Aujourd’hui, je vous présente des livres qui racontent à leur manière les complexités et les contradictions de nos réalités : le monde hanté par le virus et la métamorphose de Wilder Girls et celui, envoûtant et amer, de Malamour.
Six mois que la Tox a commencé. Six mois que Reese, Hetty et Byatt sont confinées dans leur pensionnat de l’île de Raxter avec les autres adolescentes de cette école pour jeunes filles. Déformées par la maladie quand celle-ci ne les tue pas. On leur a dit d’attendre, que l’aide viendrait, un vaccin, des médecin⋅es, des ressources. Elles attendent. Elles survivent. Elles survivent… pour combien de temps, encore ?

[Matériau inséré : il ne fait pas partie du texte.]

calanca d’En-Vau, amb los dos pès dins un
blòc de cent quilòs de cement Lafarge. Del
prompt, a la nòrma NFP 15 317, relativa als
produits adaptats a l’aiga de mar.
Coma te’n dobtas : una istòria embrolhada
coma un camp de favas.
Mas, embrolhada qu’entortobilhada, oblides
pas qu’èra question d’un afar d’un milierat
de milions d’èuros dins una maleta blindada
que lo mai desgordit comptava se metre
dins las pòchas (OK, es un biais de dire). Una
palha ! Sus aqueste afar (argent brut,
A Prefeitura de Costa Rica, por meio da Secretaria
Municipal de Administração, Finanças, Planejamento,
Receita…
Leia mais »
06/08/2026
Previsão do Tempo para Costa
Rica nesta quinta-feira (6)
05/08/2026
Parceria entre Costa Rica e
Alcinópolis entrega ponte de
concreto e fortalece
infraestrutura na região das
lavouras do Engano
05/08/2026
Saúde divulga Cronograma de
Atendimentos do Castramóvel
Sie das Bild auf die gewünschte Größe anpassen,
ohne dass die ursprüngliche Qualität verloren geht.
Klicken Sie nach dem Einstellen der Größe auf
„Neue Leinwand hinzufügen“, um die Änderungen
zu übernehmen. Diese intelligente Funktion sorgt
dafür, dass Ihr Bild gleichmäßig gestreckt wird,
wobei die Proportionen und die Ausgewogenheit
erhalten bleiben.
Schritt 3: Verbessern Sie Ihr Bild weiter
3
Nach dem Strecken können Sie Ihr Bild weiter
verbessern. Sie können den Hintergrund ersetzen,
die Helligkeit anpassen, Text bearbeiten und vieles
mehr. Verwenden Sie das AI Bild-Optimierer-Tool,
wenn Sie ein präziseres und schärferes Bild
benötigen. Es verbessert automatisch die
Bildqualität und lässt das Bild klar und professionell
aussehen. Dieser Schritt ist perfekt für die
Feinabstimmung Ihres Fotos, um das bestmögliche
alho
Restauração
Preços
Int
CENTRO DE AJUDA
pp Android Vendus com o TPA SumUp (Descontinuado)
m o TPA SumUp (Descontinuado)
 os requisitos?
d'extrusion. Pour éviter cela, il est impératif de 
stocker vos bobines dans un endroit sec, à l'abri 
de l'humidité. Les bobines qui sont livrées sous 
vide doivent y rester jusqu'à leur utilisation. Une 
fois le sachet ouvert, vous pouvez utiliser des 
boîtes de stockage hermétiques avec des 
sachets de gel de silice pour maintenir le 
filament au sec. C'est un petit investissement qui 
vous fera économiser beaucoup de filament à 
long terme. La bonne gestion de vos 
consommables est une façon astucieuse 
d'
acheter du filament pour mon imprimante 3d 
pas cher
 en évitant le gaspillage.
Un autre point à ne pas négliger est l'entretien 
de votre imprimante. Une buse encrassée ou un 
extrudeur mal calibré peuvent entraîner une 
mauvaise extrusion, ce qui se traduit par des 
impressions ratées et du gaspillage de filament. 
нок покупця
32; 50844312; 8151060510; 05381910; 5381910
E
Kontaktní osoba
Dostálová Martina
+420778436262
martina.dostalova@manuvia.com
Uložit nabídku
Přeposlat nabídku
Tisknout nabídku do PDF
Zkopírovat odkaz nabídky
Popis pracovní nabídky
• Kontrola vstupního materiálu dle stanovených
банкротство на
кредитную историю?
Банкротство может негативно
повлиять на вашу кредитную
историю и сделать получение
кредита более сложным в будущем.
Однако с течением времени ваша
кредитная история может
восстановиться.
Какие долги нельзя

Wilder Girls se dévore. J’ai adoré ce livre, ces personnages, leur histoire. Roman sombre et prenant, il vous emmènera au cœur d’une île envoûtée par la Tox et le brouillard, où tout est difforme et vorace, où des monstres crèvent la surface de la terre et de l’eau comme des peaux, celles des humaines qui se métamorphosent derrière le grillage du pensionnat. Une ambiance fantastique et terriblement réaliste nous entraîne dans le sillage des trois amies, dans leur course à la vie. À ce stade, on a dépassé le bien et le mal, on est ailleurs, au-delà, on survit, on aime, on tue, on meurt, et surtout, on survit (encore). Le temps qu’il reste. Le temps qu’on peut. Quand une des trois amies disparaît, avalée par la nuit, se met en place une dynamique infernale qui pourrait bien vous briser dans ses crocs. Wilder Girls se dévore et vous ne l’oublierez pas de sitôt.

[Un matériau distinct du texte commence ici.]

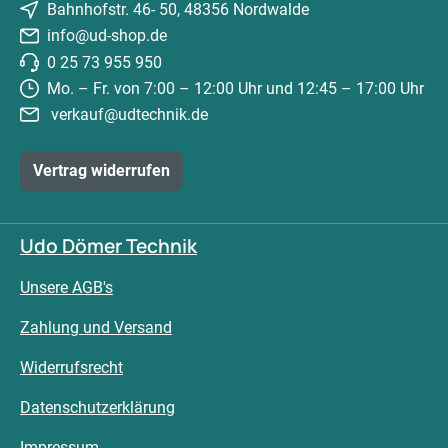
Bahnhofstr. 46- 50, 48356 Nordwalde
info@ud-shop.de
0 25 73 955 950
Mo. – Fr. von 7:00 – 12:00 Uhr und 12:45 – 17:00 Uhr
verkauf@udtechnik.de
Vertrag widerrufen
Udo Dömer Technik
Unsere AGB's
Zahlung und Versand
Widerrufsrecht
Datenschutzerklärung
Impressum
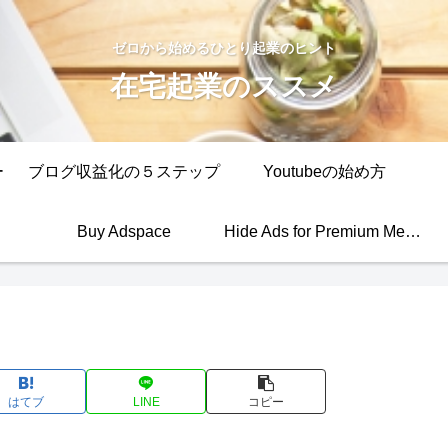
ゼロから始めるひとり起業のヒント
在宅起業のススメ
ー
ブログ収益化の５ステップ
Youtubeの始め方
Buy Adspace
Hide Ads for Premium Members
はてブ
LINE
コピー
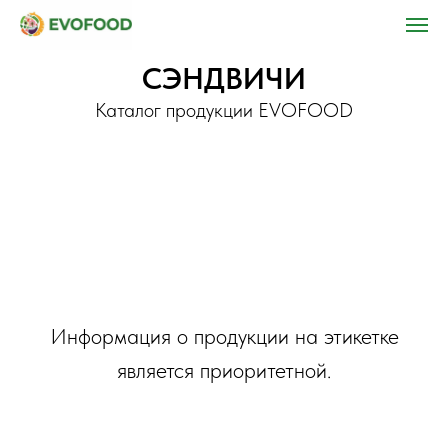
СЭНДВИЧИ
Каталог продукции EVOFOOD
Информация о продукции на этикетке
является приоритетной.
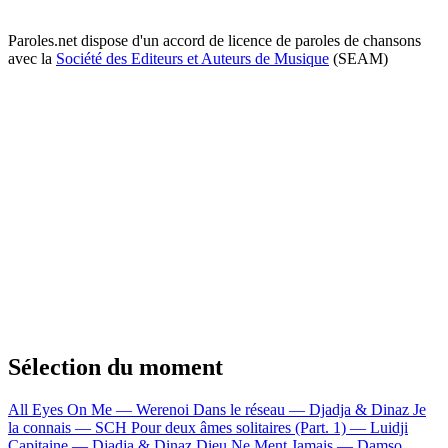
Paroles.net dispose d'un accord de licence de paroles de chansons
avec la
Société des Editeurs et Auteurs de Musique
(SEAM)
Sélection du moment
All Eyes On Me — Werenoi
Dans le réseau — Djadja & Dinaz
Je
la connais — SCH
Pour deux âmes solitaires (Part. 1) — Luidji
Capitaine — Djadja & Dinaz
Dieu Ne Ment Jamais — Damso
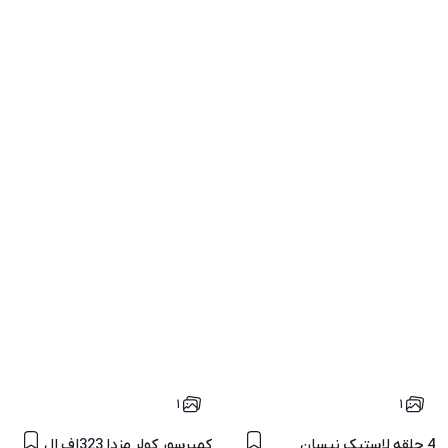
۱
۱
4 حلقه لاستیک نیسان
کمپرسور کولر مزدا 323اف ال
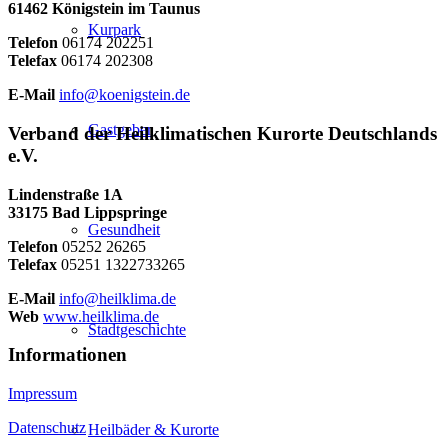
61462 Königstein im Taunus
Kurpark
Telefon
06174 202251
Telefax
06174 202308
E-Mail
info@koenigstein.de
Gastgeber
Verband der Heilklimatischen Kurorte Deutschlands
e.V.
Lindenstraße 1A
33175 Bad Lippspringe
Gesundheit
Telefon
05252 26265
Telefax
05251 1322733265
E-Mail
info@heilklima.de
Web
www.heilklima.de
Stadtgeschichte
Informationen
Impressum
Datenschutz
Heilbäder & Kurorte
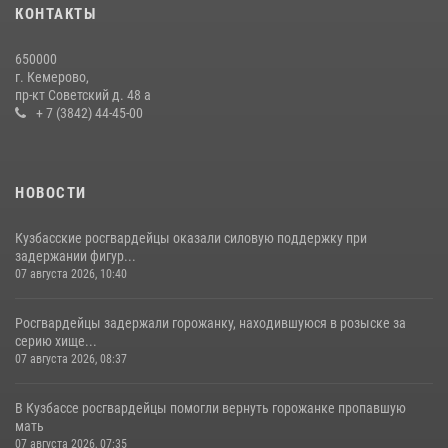
20 июля 2026, 08:52
1
КОНТАКТЫ
Росгвардейцы задержали новокузнечанку при попытке вынести из
650000
гипермаркета товары на 13 тысяч рублей (ВИДЕО)
г. Кемерово,
пр-кт Советский д. 48 а
16 июля 2026, 06:43
1
1
+ 7 (3842) 44-45-00
НОВОСТИ
Кузбасские росгвардейцы оказали силовую поддержку при
задержании фигур...
07 августа 2026, 10:40
Росгвардейцы задержали горожанку, находившуюся в розыске за
серию хище...
07 августа 2026, 08:37
В Кузбассе росгвардейцы помогли вернуть горожанке пропавшую
мать
07 августа 2026, 07:35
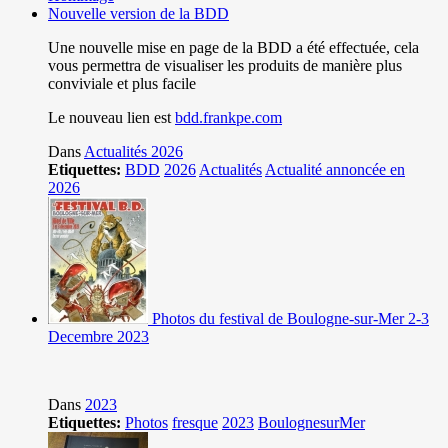
Nouvelle version de la BDD
Une nouvelle mise en page de la BDD a été effectuée, cela
vous permettra de visualiser les produits de manière plus
conviviale et plus facile
Le nouveau lien est
bdd.frankpe.com
Dans
Actualités 2026
Etiquettes:
BDD
2026
Actualités
Actualité annoncée en
2026
Photos du festival de Boulogne-sur-Mer 2-3
Decembre 2023
Dans
2023
Etiquettes:
Photos
fresque
2023
BoulognesurMer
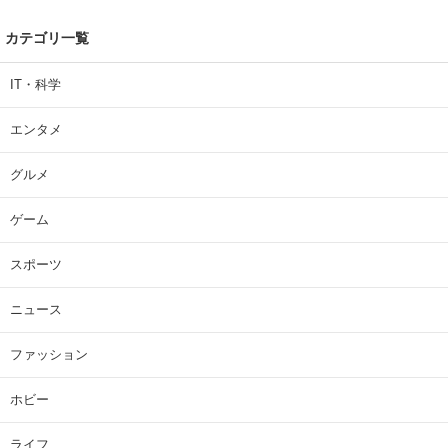
カテゴリ一覧
IT・科学
エンタメ
グルメ
ゲーム
スポーツ
ニュース
ファッション
ホビー
ライフ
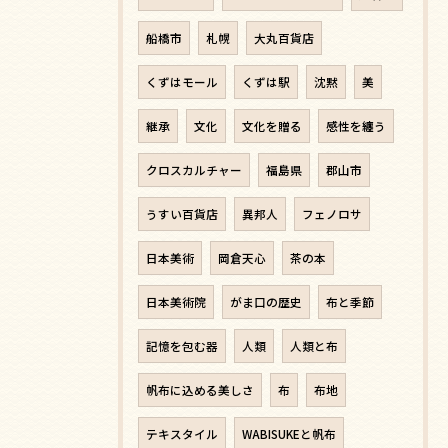
船橋市
札幌
大丸百貨店
くずはモール
くずは駅
沈黙
美
継承
文化
文化を贈る
感性を纏う
クロスカルチャー
福島県
郡山市
うすい百貨店
異邦人
フェノロサ
日本美術
岡倉天心
茶の本
日本美術院
がま口の歴史
布と季節
記憶を包む器
人類
人類と布
帆布に込める美しさ
布
布地
テキスタイル
WABISUKEと帆布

Que s’est-il passé à la soirée de Tolède ? Pourquoi l’image Olivier ne cesse de repasser devant ses yeux, ensanglanté, blessé ? Oscar, suite à un *quelque chose* qui s’est passé à cette soirée, est envoyé passer l’été chez sa tante, à la campagne. Là-bas, il espère que son œil au beurre noir n’attira pas l’attention. C’est sans compter sur ses jeunes voisin⋅es, qui l’abordent rapidement, et viennent fouiller son histoire… d’Olivier ou d’Oscar, qui ment ?
À mi-chemin entre l’amour et la haine, le garçon doit recomposer avec lui-même et ce qu’on lui a fait… ou ce qui lui a fait. Un été pour se remettre d’une soirée, mais aussi pour envisager des potentialités futures… Les personnages, celui d’Oscar, de sa tante, de ses voisines, forment un petit cosmos travaillé et incarné qu’on n’a pas envie de quitter. À la fois perturbant, grâce à une mise en page particulière et pertinente — on a parfois des suites de mots étalées sur la double-page, dont on ne peut pas s’échapper, de la même manière qu’Oscar le narrateur est piégé dans ses pensées — et doux-amer, Malamour raconte le mal d’aimer, le mal-amour, et parle, aussi, un peu (beaucoup), d’homosexualité — et de se retravailler pour moins se détester.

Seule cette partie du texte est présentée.